Современному читателю правила приличия, существовавшие в те времена — и не только в исламском мире, — могут показаться наивными по двум причинам. Несмотря на то что над необоснованным хвастовством смеялись, обоснованные заявления о собственных геройстве и добродетелях считались нормой (однако скромность в таких делах приветствовалась). И несмотря на всевозможные меры предосторожности, призванные почти полностью укрывать женщин одеждой, подальше от мужских глаз, о сексе говорили так же открыто, как, скажем, о еде: и то и другое описывалось одинаково откровенно, когда того требовал сюжет. Вероятно, это отчасти объяснялось тем, что в сегрегированном обществе мужские разговоры не предполагали присутствия женщин. (Разумеется, существовало много произведений явно порнографического характера, предназначенных исключительно для сексуального возбуждения.)

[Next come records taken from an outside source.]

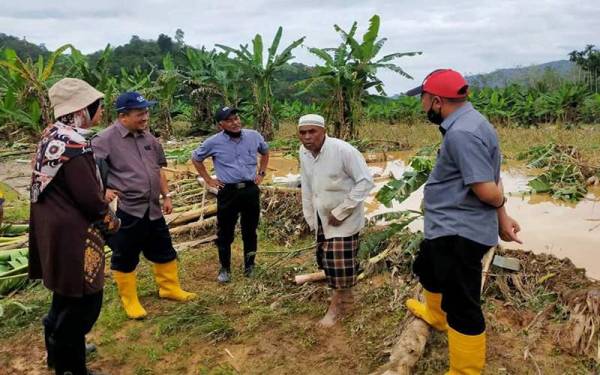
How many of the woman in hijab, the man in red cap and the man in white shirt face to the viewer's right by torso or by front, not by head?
1

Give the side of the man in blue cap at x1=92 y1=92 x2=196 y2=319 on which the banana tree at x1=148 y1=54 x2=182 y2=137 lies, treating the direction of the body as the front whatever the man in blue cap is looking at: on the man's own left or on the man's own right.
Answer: on the man's own left

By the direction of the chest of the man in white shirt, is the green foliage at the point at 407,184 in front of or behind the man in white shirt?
behind

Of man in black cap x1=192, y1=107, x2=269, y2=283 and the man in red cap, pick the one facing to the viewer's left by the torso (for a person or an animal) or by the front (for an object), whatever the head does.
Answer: the man in red cap

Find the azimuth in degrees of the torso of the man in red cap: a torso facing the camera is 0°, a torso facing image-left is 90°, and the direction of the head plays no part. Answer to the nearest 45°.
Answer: approximately 90°

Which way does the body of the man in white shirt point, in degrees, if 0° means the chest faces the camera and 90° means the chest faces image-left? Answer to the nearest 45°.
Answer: approximately 45°

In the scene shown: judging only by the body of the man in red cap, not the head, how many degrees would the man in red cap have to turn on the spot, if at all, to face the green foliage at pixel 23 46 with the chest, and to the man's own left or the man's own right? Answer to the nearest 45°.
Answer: approximately 45° to the man's own right

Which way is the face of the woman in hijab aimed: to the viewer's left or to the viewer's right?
to the viewer's right

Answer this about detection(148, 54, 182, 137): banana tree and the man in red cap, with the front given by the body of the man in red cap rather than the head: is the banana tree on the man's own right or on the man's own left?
on the man's own right

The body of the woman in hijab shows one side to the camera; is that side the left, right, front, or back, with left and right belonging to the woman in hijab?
right

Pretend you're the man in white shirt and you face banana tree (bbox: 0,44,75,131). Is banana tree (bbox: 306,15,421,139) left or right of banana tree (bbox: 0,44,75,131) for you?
right

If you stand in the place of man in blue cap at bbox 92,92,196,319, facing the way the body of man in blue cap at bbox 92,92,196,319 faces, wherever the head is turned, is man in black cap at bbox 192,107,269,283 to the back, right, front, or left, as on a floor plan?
left

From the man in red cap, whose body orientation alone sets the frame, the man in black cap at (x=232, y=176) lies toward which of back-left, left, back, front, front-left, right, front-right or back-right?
front-right

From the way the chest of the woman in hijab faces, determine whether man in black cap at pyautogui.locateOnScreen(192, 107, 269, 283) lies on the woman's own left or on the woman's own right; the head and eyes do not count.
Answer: on the woman's own left

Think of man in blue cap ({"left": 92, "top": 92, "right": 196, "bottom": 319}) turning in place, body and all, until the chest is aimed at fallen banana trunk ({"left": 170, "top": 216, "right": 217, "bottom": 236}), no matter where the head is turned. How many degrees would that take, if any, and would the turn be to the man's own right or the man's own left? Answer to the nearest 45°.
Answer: approximately 135° to the man's own left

Эзотерический стиль в литературе
Вторая масштабная тенденция по природе своей была менее явной, но более значимой в социальном и интеллектуальном плане. Она заключалась в иносказательности или уклончивости манеры изложения, когда многое остается недосказанным. Мудрый вывод Газали о том, что автору следует писать, помня об уровне его аудитории, и не раскрывать массам опасную и трудную для понимания правду, оказал более существенное влияние на литературу, чем на собственный труд Газали, «Мункиз», где, по мнению читателя, он выражается без стеснения, но не всегда прямо. Как уже говорилось, для файлясуфов, суфиев и последователей Алидов определенная градация и сокрытие знаний стали нормой. Возможно, было благоразумно, особенно в вопросах жизненной ориентации, писать так, чтобы истинные намерения автора раскрывались не сразу и не всякому, чтобы читатель мог сделать собственные выводы в соответствии с своими потребностями. И этот подход можно было применять независимо от того, имел ли автор намерение писать явно эзотерическую работу или нет. В любом случае он существенно отразился на литературном стиле. Эта тенденция становилась свойственной всей серьезной прозе и даже стихам, так что при чтении какого-либо произведения следовало дважды подумать, прежде чем сделать вывод, будто за сказанным не кроется какого-нибудь подтекста.